Écoles en difficulté : casse gouvernementale de l’école publique

mis en ligne le 5 mai 2011
1634EducationLes suppressions de postes dans l’Éducation nationale ont été massives cette année et s’annoncent du même ordre l’année prochaine. Cela se traduit par des fermetures de classes et des effectifs (d’élèves) en hausse. Malgré la contestation grandissante des parents et enseignants, la politique de casse du service public d’éducation se poursuit. Il faut bien avoir à l’esprit que le dogme, qui reste en toile de fond, c’est le non-remplacement d’un fonctionnaire sur deux et le gouvernement d’annoncer qu’on peut encore faire mieux.

Déstructurer
Paradoxalement, c’est au nom de la lutte contre l’échec scolaire que les mesures de casse de l’école publique ont été prises. Avec ses 10 % d’illettrisme, ses jeunes qui sortent sans diplômes, ses résultats aux enquêtes internationales, le système éducatif français est à revoir. Il est foncièrement élitiste, compétitif, stressant. Tout le monde, notamment les enseignants, veut aider les élèves en difficulté. Aussi, quand le ministre a instauré les deux heures d’« aide personnalisée », des voix se sont élevées contre cet alourdissement de l’emploi du temps des élèves et contre leur stigmatisation. Elles pointaient les effets pervers d’une telle mesure et craignaient de voir disparaître les Réseaux d’aide aux élèves en difficulté (Rased). Ces postes sont occupés par des enseignants spécialisés.
★ ★ ★ ★ ★ ★ ★
> CONSIGNES DE L'EXERCICE
[1] Reprenez le passage de l'article sur l'école publique, depuis « mis en ligne » jusqu'à « encore faire mieux. », en remplaçant « fermetures » par « regroupements ».
[2] Restituez à l'identique les enregistrements, depuis la ligne qui contient « genus: Ranunculus » jusqu'à la dernière ligne des enregistrements, l'une et l'autre incluses.
★ ★ ★ ★ ★ ★ ★
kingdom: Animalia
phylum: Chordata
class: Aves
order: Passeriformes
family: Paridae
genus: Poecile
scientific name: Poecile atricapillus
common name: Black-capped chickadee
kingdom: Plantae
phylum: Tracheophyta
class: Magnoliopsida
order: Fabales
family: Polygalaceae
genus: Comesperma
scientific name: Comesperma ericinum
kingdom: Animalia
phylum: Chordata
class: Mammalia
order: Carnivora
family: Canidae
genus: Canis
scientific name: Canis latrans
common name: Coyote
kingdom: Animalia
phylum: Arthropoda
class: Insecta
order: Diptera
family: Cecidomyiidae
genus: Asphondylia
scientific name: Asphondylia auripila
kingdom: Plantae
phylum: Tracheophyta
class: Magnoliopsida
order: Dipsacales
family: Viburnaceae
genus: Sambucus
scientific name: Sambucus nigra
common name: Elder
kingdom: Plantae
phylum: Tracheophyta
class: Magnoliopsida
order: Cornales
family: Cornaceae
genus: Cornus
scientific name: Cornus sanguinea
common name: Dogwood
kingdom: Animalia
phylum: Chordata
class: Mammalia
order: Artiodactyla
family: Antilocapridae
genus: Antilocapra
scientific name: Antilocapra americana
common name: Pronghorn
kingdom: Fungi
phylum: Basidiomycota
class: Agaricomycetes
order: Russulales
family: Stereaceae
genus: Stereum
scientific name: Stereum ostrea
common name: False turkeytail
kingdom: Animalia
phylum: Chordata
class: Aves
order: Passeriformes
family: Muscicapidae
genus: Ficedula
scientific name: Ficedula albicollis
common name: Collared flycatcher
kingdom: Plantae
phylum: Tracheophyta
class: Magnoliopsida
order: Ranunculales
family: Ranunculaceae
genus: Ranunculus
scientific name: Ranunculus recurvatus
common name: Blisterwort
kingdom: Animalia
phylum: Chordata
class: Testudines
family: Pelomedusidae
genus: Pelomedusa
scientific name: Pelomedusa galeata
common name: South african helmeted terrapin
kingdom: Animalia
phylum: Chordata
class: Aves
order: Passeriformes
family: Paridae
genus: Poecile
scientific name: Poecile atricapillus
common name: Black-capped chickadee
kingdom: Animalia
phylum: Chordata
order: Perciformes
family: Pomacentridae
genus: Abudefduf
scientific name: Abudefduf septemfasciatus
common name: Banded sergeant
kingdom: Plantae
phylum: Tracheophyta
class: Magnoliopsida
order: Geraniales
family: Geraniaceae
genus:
★ ★ ★ ★ ★ ★ ★
> RÉPONSES AUX CONSIGNES
[1]
mis en ligne le 5 mai 2011
1634EducationLes suppressions de postes dans l’Éducation nationale ont été massives cette année et s’annoncent du même ordre l’année prochaine. Cela se traduit par des regroupements de classes et des effectifs (d’élèves) en hausse. Malgré la contestation grandissante des parents et enseignants, la politique de casse du service public d’éducation se poursuit. Il faut bien avoir à l’esprit que le dogme, qui reste en toile de fond, c’est le non-remplacement d’un fonctionnaire sur deux et le gouvernement d’annoncer qu’on peut encore faire mieux.

[2]
genus: Ranunculus
scientific name: Ranunculus recurvatus
common name: Blisterwort
kingdom: Animalia
phylum: Chordata
class: Testudines
family: Pelomedusidae
genus: Pelomedusa
scientific name: Pelomedusa galeata
common name: South african helmeted terrapin
kingdom: Animalia
phylum: Chordata
class: Aves
order: Passeriformes
family: Paridae
genus: Poecile
scientific name: Poecile atricapillus
common name: Black-capped chickadee
kingdom: Animalia
phylum: Chordata
order: Perciformes
family: Pomacentridae
genus: Abudefduf
scientific name: Abudefduf septemfasciatus
common name: Banded sergeant
kingdom: Plantae
phylum: Tracheophyta
class: Magnoliopsida
order: Geraniales
family: Geraniaceae
genus:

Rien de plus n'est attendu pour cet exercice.